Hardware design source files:
↓
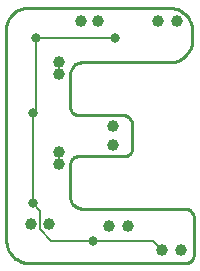
<source format=gbl>
G75*
%MOIN*%
%OFA0B0*%
%FSLAX24Y24*%
%IPPOS*%
%LPD*%
%AMOC8*
5,1,8,0,0,1.08239X$1,22.5*
%
%ADD10C,0.0100*%
%ADD11C,0.0397*%
%ADD12C,0.0317*%
%ADD13C,0.0060*%
D10*
X003142Y002517D02*
X008354Y002517D01*
X008354Y002516D02*
X008386Y002518D01*
X008418Y002523D01*
X008449Y002532D01*
X008479Y002545D01*
X008507Y002560D01*
X008534Y002579D01*
X008558Y002600D01*
X008579Y002624D01*
X008598Y002651D01*
X008613Y002679D01*
X008626Y002709D01*
X008635Y002740D01*
X008640Y002772D01*
X008642Y002804D01*
X008642Y004042D01*
X008641Y004041D02*
X008636Y004074D01*
X008628Y004107D01*
X008616Y004138D01*
X008601Y004168D01*
X008583Y004196D01*
X008562Y004222D01*
X008539Y004246D01*
X008513Y004268D01*
X008485Y004286D01*
X008455Y004301D01*
X008424Y004314D01*
X008392Y004323D01*
X008359Y004328D01*
X008325Y004330D01*
X008292Y004328D01*
X008292Y004329D02*
X004954Y004329D01*
X004917Y004328D01*
X004879Y004330D01*
X004842Y004336D01*
X004806Y004345D01*
X004770Y004358D01*
X004736Y004374D01*
X004703Y004392D01*
X004673Y004414D01*
X004644Y004439D01*
X004618Y004466D01*
X004594Y004495D01*
X004574Y004526D01*
X004556Y004559D01*
X004541Y004594D01*
X004530Y004630D01*
X004522Y004666D01*
X004517Y004704D01*
X004517Y005829D01*
X004522Y005861D01*
X004531Y005891D01*
X004543Y005920D01*
X004558Y005948D01*
X004576Y005974D01*
X004598Y005998D01*
X004621Y006019D01*
X004647Y006037D01*
X004675Y006053D01*
X004704Y006065D01*
X004735Y006074D01*
X004766Y006079D01*
X004798Y006081D01*
X004829Y006079D01*
X006292Y006079D01*
X006292Y006080D02*
X006323Y006078D01*
X006354Y006080D01*
X006385Y006085D01*
X006414Y006095D01*
X006443Y006107D01*
X006469Y006124D01*
X006494Y006143D01*
X006516Y006165D01*
X006535Y006189D01*
X006551Y006216D01*
X006564Y006244D01*
X006573Y006274D01*
X006579Y006305D01*
X006579Y006304D02*
X006579Y007103D01*
X006578Y007103D02*
X006580Y007136D01*
X006578Y007170D01*
X006572Y007203D01*
X006564Y007235D01*
X006551Y007267D01*
X006536Y007297D01*
X006517Y007325D01*
X006496Y007351D01*
X006472Y007374D01*
X006446Y007395D01*
X006417Y007413D01*
X006387Y007428D01*
X006356Y007440D01*
X006323Y007448D01*
X006290Y007453D01*
X006291Y007454D02*
X004756Y007454D01*
X004756Y007455D02*
X004726Y007460D01*
X004696Y007469D01*
X004668Y007480D01*
X004642Y007495D01*
X004617Y007513D01*
X004594Y007533D01*
X004574Y007556D01*
X004556Y007581D01*
X004542Y007608D01*
X004530Y007636D01*
X004522Y007665D01*
X004517Y007695D01*
X004515Y007726D01*
X004517Y007756D01*
X004517Y008804D01*
X004519Y008843D01*
X004525Y008882D01*
X004534Y008920D01*
X004547Y008957D01*
X004564Y008993D01*
X004584Y009026D01*
X004608Y009058D01*
X004634Y009087D01*
X004663Y009113D01*
X004695Y009137D01*
X004728Y009157D01*
X004764Y009174D01*
X004801Y009187D01*
X004839Y009196D01*
X004878Y009202D01*
X004917Y009204D01*
X007915Y009204D01*
X007969Y009212D01*
X008022Y009225D01*
X008074Y009241D01*
X008125Y009261D01*
X008174Y009284D01*
X008221Y009311D01*
X008267Y009341D01*
X008310Y009375D01*
X008350Y009411D01*
X008388Y009450D01*
X008423Y009492D01*
X008455Y009536D01*
X008484Y009583D01*
X008510Y009631D01*
X008531Y009681D01*
X008550Y009732D01*
X008564Y009785D01*
X008575Y009838D01*
X008582Y009892D01*
X008585Y009947D01*
X008584Y010001D01*
X008579Y010056D01*
X008579Y010216D01*
X008582Y010268D01*
X008581Y010321D01*
X008576Y010374D01*
X008567Y010426D01*
X008555Y010477D01*
X008539Y010528D01*
X008519Y010577D01*
X008496Y010625D01*
X008470Y010670D01*
X008440Y010714D01*
X008407Y010756D01*
X008372Y010795D01*
X008334Y010832D01*
X008293Y010865D01*
X008250Y010896D01*
X008205Y010924D01*
X008158Y010948D01*
X008109Y010969D01*
X008059Y010986D01*
X008008Y011000D01*
X007956Y011010D01*
X007903Y011016D01*
X007903Y011017D02*
X003017Y011017D01*
X003017Y011016D02*
X002965Y011010D01*
X002915Y010999D01*
X002865Y010985D01*
X002817Y010967D01*
X002770Y010946D01*
X002725Y010921D01*
X002681Y010893D01*
X002640Y010862D01*
X002602Y010827D01*
X002566Y010790D01*
X002533Y010751D01*
X002503Y010709D01*
X002476Y010664D01*
X002453Y010618D01*
X002433Y010571D01*
X002417Y010522D01*
X002404Y010472D01*
X002395Y010421D01*
X002390Y010370D01*
X002389Y010318D01*
X002392Y010267D01*
X002392Y003267D01*
X002394Y003213D01*
X002400Y003160D01*
X002409Y003108D01*
X002422Y003056D01*
X002439Y003005D01*
X002460Y002955D01*
X002484Y002908D01*
X002511Y002862D01*
X002542Y002818D01*
X002575Y002776D01*
X002612Y002737D01*
X002651Y002700D01*
X002693Y002667D01*
X002737Y002636D01*
X002783Y002609D01*
X002830Y002585D01*
X002880Y002564D01*
X002931Y002547D01*
X002983Y002534D01*
X003035Y002525D01*
X003088Y002519D01*
X003142Y002517D01*
D11*
X003204Y003829D03*
X003829Y003829D03*
X004142Y005829D03*
X004142Y006204D03*
X005954Y006454D03*
X005954Y007079D03*
X004142Y008829D03*
X004142Y009204D03*
X004892Y010579D03*
X005454Y010579D03*
X007454Y010579D03*
X008079Y010579D03*
X006454Y003767D03*
X005829Y003767D03*
X007579Y002954D03*
X008204Y002954D03*
D12*
X005267Y003267D03*
X003267Y004517D03*
X003267Y007517D03*
X003392Y010017D03*
X006017Y010017D03*
D13*
X003392Y010017D01*
X003392Y007642D01*
X003267Y007517D01*
X003267Y004517D01*
X003517Y004267D01*
X003517Y003642D01*
X003892Y003267D01*
X005267Y003267D01*
X007267Y003267D01*
X007579Y002954D01*
M02*

</source>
↑
## Work item
Hand back the records above exactly, leaving out every picture.

## Result for this exercise
<source format=gbl>
G75*
%MOIN*%
%OFA0B0*%
%FSLAX24Y24*%
%IPPOS*%
%LPD*%
%AMOC8*
5,1,8,0,0,1.08239X$1,22.5*
%
%ADD10C,0.0100*%
%ADD11C,0.0397*%
%ADD12C,0.0317*%
%ADD13C,0.0060*%
D10*
X003142Y002517D02*
X008354Y002517D01*
X008354Y002516D02*
X008386Y002518D01*
X008418Y002523D01*
X008449Y002532D01*
X008479Y002545D01*
X008507Y002560D01*
X008534Y002579D01*
X008558Y002600D01*
X008579Y002624D01*
X008598Y002651D01*
X008613Y002679D01*
X008626Y002709D01*
X008635Y002740D01*
X008640Y002772D01*
X008642Y002804D01*
X008642Y004042D01*
X008641Y004041D02*
X008636Y004074D01*
X008628Y004107D01*
X008616Y004138D01*
X008601Y004168D01*
X008583Y004196D01*
X008562Y004222D01*
X008539Y004246D01*
X008513Y004268D01*
X008485Y004286D01*
X008455Y004301D01*
X008424Y004314D01*
X008392Y004323D01*
X008359Y004328D01*
X008325Y004330D01*
X008292Y004328D01*
X008292Y004329D02*
X004954Y004329D01*
X004917Y004328D01*
X004879Y004330D01*
X004842Y004336D01*
X004806Y004345D01*
X004770Y004358D01*
X004736Y004374D01*
X004703Y004392D01*
X004673Y004414D01*
X004644Y004439D01*
X004618Y004466D01*
X004594Y004495D01*
X004574Y004526D01*
X004556Y004559D01*
X004541Y004594D01*
X004530Y004630D01*
X004522Y004666D01*
X004517Y004704D01*
X004517Y005829D01*
X004522Y005861D01*
X004531Y005891D01*
X004543Y005920D01*
X004558Y005948D01*
X004576Y005974D01*
X004598Y005998D01*
X004621Y006019D01*
X004647Y006037D01*
X004675Y006053D01*
X004704Y006065D01*
X004735Y006074D01*
X004766Y006079D01*
X004798Y006081D01*
X004829Y006079D01*
X006292Y006079D01*
X006292Y006080D02*
X006323Y006078D01*
X006354Y006080D01*
X006385Y006085D01*
X006414Y006095D01*
X006443Y006107D01*
X006469Y006124D01*
X006494Y006143D01*
X006516Y006165D01*
X006535Y006189D01*
X006551Y006216D01*
X006564Y006244D01*
X006573Y006274D01*
X006579Y006305D01*
X006579Y006304D02*
X006579Y007103D01*
X006578Y007103D02*
X006580Y007136D01*
X006578Y007170D01*
X006572Y007203D01*
X006564Y007235D01*
X006551Y007267D01*
X006536Y007297D01*
X006517Y007325D01*
X006496Y007351D01*
X006472Y007374D01*
X006446Y007395D01*
X006417Y007413D01*
X006387Y007428D01*
X006356Y007440D01*
X006323Y007448D01*
X006290Y007453D01*
X006291Y007454D02*
X004756Y007454D01*
X004756Y007455D02*
X004726Y007460D01*
X004696Y007469D01*
X004668Y007480D01*
X004642Y007495D01*
X004617Y007513D01*
X004594Y007533D01*
X004574Y007556D01*
X004556Y007581D01*
X004542Y007608D01*
X004530Y007636D01*
X004522Y007665D01*
X004517Y007695D01*
X004515Y007726D01*
X004517Y007756D01*
X004517Y008804D01*
X004519Y008843D01*
X004525Y008882D01*
X004534Y008920D01*
X004547Y008957D01*
X004564Y008993D01*
X004584Y009026D01*
X004608Y009058D01*
X004634Y009087D01*
X004663Y009113D01*
X004695Y009137D01*
X004728Y009157D01*
X004764Y009174D01*
X004801Y009187D01*
X004839Y009196D01*
X004878Y009202D01*
X004917Y009204D01*
X007915Y009204D01*
X007969Y009212D01*
X008022Y009225D01*
X008074Y009241D01*
X008125Y009261D01*
X008174Y009284D01*
X008221Y009311D01*
X008267Y009341D01*
X008310Y009375D01*
X008350Y009411D01*
X008388Y009450D01*
X008423Y009492D01*
X008455Y009536D01*
X008484Y009583D01*
X008510Y009631D01*
X008531Y009681D01*
X008550Y009732D01*
X008564Y009785D01*
X008575Y009838D01*
X008582Y009892D01*
X008585Y009947D01*
X008584Y010001D01*
X008579Y010056D01*
X008579Y010216D01*
X008582Y010268D01*
X008581Y010321D01*
X008576Y010374D01*
X008567Y010426D01*
X008555Y010477D01*
X008539Y010528D01*
X008519Y010577D01*
X008496Y010625D01*
X008470Y010670D01*
X008440Y010714D01*
X008407Y010756D01*
X008372Y010795D01*
X008334Y010832D01*
X008293Y010865D01*
X008250Y010896D01*
X008205Y010924D01*
X008158Y010948D01*
X008109Y010969D01*
X008059Y010986D01*
X008008Y011000D01*
X007956Y011010D01*
X007903Y011016D01*
X007903Y011017D02*
X003017Y011017D01*
X003017Y011016D02*
X002965Y011010D01*
X002915Y010999D01*
X002865Y010985D01*
X002817Y010967D01*
X002770Y010946D01*
X002725Y010921D01*
X002681Y010893D01*
X002640Y010862D01*
X002602Y010827D01*
X002566Y010790D01*
X002533Y010751D01*
X002503Y010709D01*
X002476Y010664D01*
X002453Y010618D01*
X002433Y010571D01*
X002417Y010522D01*
X002404Y010472D01*
X002395Y010421D01*
X002390Y010370D01*
X002389Y010318D01*
X002392Y010267D01*
X002392Y003267D01*
X002394Y003213D01*
X002400Y003160D01*
X002409Y003108D01*
X002422Y003056D01*
X002439Y003005D01*
X002460Y002955D01*
X002484Y002908D01*
X002511Y002862D01*
X002542Y002818D01*
X002575Y002776D01*
X002612Y002737D01*
X002651Y002700D01*
X002693Y002667D01*
X002737Y002636D01*
X002783Y002609D01*
X002830Y002585D01*
X002880Y002564D01*
X002931Y002547D01*
X002983Y002534D01*
X003035Y002525D01*
X003088Y002519D01*
X003142Y002517D01*
D11*
X003204Y003829D03*
X003829Y003829D03*
X004142Y005829D03*
X004142Y006204D03*
X005954Y006454D03*
X005954Y007079D03*
X004142Y008829D03*
X004142Y009204D03*
X004892Y010579D03*
X005454Y010579D03*
X007454Y010579D03*
X008079Y010579D03*
X006454Y003767D03*
X005829Y003767D03*
X007579Y002954D03*
X008204Y002954D03*
D12*
X005267Y003267D03*
X003267Y004517D03*
X003267Y007517D03*
X003392Y010017D03*
X006017Y010017D03*
D13*
X003392Y010017D01*
X003392Y007642D01*
X003267Y007517D01*
X003267Y004517D01*
X003517Y004267D01*
X003517Y003642D01*
X003892Y003267D01*
X005267Y003267D01*
X007267Y003267D01*
X007579Y002954D01*
M02*

</source>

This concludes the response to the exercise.